Внутри всё ещё клокотало. Инспектор сжимал и разжимал кулаки, метался взглядом по стенам. Вдруг он задержался на старой карточке, где они с Захарычем, более четверти века назад сфотографировались на конюшне: могучий, ещё темноволосый Никита Захарович Стрельцов и «длинноногая жердя» — «А.А». Последний скрестил на груди веник с совком и изображая череп с костями, высунул язык. Здесь нынешнего Александра Анатольевича вряд ли бы кто узнал…
— … Дядь, я цирк люблю! Возьмите меня к себе. Я хоть что буду делать, только возьмите!.. — высокий худощавый парень жалобно смотрел на статного черноволосого берейтора, как на циркового бога.
Захарыч по своим нуждам пришёл на кожевенный завод в одном из сибирских городов. Молодой парень — «пэтэушник» дёргал Захарыча за рукав и не отходил ни на шаг.
— Как звать-то, герой? — Захарыч с интересом и какой-то жалостью рассматривал паренька.
— Александр Анатольевич! — почему-то полностью представилась «длинноногая жердя», как сразу окрестил его про себя Стрельцов.
— Ух, ты, — Анатольевич! Хм, когда-нибудь начальником станешь… Ну, что, Сашка — «а-ашка», готовь документы, пособлю…
Так будущий «Александр Анатольевич», с лёгкой руки Захарыча, попал в цирк «со стороны конюшни» и получил своё второе сокращённое имя «А.А».
Инспектор манежа рассматривал фотографию и время отматывало свою «киноплёнку» назад…
У Захарыча он прошёл хорошую школу. Тот был добрым человеком. Но требовательным. Дисциплина и порядок были у Захарыча на первых местах. Позже это пригодилось «А.А.» при работе в аттракционе со слонами. И, конечно, стало основой в работе инспектора манежа. Александр Анатольевич с благоговением и благодарностью всю жизнь вспоминал Никиту Захаровича Стрельцова и его детскую дразнилку: «Сашка — „а-ашка!“…
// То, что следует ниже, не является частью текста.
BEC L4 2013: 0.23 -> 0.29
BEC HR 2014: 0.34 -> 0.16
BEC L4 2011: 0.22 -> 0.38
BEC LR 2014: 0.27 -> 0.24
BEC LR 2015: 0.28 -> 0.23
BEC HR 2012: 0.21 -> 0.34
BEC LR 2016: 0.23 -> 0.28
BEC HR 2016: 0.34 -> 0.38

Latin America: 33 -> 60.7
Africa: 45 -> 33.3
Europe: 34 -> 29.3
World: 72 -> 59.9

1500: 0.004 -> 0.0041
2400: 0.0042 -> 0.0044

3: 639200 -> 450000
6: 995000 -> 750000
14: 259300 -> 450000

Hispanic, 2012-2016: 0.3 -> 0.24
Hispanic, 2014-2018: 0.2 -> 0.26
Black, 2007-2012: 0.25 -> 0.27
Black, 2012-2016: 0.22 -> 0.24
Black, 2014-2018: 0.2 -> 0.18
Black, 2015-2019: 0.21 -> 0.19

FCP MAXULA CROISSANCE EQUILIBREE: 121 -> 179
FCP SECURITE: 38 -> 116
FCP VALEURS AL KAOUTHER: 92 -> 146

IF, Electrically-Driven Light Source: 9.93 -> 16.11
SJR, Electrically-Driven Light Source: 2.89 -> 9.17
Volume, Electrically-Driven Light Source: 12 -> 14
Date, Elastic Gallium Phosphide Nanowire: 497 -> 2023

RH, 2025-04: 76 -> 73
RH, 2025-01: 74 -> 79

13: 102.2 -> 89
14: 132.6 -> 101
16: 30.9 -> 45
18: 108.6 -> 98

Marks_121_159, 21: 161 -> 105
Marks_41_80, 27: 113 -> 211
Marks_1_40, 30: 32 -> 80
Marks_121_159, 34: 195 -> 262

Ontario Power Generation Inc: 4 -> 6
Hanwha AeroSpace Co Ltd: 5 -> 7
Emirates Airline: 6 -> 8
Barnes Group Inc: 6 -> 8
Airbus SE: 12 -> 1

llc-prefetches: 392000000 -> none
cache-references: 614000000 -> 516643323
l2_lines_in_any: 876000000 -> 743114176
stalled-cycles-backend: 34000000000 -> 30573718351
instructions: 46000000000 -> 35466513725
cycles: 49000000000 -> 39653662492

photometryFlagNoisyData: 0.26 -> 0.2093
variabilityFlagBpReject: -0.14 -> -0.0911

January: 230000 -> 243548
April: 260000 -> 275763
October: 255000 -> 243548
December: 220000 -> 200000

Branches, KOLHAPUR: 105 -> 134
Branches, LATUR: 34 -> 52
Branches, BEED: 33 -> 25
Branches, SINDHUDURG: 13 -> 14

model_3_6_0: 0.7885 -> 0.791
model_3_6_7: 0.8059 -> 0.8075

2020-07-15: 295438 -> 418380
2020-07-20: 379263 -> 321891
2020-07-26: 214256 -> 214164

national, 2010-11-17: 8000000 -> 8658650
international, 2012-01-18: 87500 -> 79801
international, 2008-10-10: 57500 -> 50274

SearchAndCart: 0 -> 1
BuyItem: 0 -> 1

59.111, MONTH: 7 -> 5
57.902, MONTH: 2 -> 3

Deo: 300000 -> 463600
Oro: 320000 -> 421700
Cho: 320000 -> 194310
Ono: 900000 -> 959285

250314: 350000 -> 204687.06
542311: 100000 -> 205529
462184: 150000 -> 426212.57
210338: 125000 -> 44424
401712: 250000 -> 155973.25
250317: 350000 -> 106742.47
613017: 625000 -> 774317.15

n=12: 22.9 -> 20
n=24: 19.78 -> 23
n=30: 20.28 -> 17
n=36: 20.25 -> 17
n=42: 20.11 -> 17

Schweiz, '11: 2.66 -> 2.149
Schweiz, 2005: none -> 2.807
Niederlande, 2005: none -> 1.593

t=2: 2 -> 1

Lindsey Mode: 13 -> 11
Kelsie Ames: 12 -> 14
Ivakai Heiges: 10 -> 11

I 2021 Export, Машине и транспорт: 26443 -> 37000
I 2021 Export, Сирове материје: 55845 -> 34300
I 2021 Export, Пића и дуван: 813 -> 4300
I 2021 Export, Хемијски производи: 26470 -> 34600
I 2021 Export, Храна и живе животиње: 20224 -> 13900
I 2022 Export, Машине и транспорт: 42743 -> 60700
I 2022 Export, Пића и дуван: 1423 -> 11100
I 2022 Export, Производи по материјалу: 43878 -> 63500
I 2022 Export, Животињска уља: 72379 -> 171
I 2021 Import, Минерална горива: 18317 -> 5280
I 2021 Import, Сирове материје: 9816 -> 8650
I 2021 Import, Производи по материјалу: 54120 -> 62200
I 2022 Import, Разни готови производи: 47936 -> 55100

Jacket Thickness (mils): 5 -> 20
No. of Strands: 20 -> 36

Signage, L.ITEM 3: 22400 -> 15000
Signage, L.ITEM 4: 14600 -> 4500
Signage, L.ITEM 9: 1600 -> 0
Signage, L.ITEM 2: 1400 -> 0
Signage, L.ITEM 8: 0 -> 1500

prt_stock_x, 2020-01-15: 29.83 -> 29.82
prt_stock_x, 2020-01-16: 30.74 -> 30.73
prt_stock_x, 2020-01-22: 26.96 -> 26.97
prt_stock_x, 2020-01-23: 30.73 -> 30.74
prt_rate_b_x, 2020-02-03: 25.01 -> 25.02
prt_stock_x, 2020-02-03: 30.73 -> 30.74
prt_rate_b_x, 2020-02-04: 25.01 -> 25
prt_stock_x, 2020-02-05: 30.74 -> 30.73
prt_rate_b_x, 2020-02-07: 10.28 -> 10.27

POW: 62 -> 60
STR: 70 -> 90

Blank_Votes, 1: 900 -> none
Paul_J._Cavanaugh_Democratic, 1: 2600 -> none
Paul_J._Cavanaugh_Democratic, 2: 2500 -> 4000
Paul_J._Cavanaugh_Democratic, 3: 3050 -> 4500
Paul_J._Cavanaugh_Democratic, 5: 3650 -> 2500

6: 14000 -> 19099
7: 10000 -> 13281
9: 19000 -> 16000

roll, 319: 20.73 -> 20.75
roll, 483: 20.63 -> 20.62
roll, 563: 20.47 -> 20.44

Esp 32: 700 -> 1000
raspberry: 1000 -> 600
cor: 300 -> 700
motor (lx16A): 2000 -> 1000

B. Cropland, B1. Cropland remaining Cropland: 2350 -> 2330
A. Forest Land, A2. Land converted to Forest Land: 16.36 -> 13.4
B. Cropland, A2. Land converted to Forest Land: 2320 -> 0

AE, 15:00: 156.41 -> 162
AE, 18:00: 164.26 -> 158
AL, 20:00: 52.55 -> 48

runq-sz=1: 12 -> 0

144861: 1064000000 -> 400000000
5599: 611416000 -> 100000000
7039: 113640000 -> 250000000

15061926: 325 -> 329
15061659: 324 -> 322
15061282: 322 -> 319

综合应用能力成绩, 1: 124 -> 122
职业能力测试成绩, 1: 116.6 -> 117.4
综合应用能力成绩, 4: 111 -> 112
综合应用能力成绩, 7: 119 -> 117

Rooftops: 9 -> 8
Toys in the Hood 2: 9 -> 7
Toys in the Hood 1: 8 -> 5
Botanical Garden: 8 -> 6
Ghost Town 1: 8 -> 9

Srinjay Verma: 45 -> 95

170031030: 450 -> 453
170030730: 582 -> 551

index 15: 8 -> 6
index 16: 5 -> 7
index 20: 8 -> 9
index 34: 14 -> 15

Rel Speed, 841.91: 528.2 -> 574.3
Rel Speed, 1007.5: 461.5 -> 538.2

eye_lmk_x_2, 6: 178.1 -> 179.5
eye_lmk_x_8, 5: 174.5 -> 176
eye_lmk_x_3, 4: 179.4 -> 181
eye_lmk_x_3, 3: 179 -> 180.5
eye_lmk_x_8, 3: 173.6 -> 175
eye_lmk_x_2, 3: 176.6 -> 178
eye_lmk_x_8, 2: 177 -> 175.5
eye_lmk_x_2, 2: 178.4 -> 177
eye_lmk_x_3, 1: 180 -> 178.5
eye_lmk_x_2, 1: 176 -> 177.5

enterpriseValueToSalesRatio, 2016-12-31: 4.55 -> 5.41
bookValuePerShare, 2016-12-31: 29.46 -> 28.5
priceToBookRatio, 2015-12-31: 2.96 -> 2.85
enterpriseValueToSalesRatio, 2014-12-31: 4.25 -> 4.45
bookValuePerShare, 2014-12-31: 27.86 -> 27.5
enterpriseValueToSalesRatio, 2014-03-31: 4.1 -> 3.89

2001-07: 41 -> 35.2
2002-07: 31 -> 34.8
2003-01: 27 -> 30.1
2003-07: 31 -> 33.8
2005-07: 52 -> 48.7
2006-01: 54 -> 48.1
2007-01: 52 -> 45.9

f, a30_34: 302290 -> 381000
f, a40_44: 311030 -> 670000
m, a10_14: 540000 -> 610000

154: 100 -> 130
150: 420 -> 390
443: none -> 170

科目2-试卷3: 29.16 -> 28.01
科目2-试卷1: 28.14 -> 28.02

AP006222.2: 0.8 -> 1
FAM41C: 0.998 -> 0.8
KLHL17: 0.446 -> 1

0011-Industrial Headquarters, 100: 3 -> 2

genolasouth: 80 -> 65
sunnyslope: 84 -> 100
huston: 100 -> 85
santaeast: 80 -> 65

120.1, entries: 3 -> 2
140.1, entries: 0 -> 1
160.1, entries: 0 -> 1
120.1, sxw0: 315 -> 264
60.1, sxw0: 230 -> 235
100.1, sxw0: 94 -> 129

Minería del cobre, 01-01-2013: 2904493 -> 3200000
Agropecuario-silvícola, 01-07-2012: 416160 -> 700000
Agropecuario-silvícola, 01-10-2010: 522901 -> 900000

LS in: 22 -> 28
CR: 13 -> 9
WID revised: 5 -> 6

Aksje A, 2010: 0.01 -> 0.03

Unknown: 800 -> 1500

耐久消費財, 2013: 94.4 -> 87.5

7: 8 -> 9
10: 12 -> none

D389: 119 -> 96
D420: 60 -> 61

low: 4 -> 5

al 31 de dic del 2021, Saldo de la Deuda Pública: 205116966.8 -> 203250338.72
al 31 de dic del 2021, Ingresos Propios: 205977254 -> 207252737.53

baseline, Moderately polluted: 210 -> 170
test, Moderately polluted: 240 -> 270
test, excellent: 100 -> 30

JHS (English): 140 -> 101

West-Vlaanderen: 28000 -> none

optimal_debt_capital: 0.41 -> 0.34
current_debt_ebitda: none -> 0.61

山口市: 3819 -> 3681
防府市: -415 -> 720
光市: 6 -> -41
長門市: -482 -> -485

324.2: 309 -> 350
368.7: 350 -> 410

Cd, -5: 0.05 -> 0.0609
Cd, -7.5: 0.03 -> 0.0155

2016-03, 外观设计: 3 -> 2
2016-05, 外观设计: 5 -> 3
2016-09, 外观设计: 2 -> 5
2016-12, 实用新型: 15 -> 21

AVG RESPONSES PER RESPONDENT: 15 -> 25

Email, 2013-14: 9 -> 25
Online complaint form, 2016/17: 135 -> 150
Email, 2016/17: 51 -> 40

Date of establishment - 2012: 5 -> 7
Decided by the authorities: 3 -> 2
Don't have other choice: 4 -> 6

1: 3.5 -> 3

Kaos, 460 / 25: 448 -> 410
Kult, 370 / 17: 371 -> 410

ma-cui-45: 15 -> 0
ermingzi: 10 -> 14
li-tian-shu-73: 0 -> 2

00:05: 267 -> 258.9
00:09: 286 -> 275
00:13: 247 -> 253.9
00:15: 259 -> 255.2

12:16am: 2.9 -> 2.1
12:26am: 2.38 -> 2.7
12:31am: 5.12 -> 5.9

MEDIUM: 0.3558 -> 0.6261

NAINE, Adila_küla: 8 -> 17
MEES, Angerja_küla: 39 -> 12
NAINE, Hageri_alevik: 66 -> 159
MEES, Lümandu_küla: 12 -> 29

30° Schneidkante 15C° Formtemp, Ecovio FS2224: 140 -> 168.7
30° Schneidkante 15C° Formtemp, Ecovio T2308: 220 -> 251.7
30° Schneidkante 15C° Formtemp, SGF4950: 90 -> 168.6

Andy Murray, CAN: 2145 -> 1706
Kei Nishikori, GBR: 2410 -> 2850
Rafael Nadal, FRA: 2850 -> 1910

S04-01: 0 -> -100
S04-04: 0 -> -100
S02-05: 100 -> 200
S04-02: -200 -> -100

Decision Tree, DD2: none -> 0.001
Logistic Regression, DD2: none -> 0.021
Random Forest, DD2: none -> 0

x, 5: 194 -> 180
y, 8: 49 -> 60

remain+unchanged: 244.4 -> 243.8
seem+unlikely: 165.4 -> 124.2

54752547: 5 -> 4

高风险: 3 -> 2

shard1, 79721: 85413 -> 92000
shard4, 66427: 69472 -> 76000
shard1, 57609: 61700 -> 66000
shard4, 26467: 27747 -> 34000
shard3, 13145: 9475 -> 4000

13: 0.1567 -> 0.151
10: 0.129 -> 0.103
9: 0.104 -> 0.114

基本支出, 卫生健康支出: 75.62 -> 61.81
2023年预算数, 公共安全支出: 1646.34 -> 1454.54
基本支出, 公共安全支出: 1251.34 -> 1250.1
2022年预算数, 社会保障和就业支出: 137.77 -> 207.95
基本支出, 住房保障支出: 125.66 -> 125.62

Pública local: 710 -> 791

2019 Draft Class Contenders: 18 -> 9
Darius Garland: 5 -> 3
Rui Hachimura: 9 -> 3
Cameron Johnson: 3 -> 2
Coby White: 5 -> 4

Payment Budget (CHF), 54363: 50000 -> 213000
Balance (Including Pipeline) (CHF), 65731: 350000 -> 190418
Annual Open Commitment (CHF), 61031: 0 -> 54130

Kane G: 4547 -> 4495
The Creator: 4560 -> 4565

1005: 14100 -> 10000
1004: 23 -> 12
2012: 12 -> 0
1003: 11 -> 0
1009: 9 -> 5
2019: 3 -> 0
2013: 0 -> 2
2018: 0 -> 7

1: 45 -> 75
Инспектор манежа невольно разулыбался, вспоминая истории давно минувших дней. Эмоции постепенно стихали, как молнии в грозовых тучах после обильного дождя.
Так интересно сложилось, что в аттракционе со слонами, куда после лошадей перешёл „а-ашка“, трое служащих-ассистентов звались Александрами. Была вечная сумятица, — если кого-то из них срочно разыскивали. Опять же с лёгкой, „находчивой“, руки Захарыча, они получили новые сокращённые имена: „А.А“ — Александр Анатольевич, „А.Б“ — Александр Борисович» и «А.В.» — Александр Валентинович.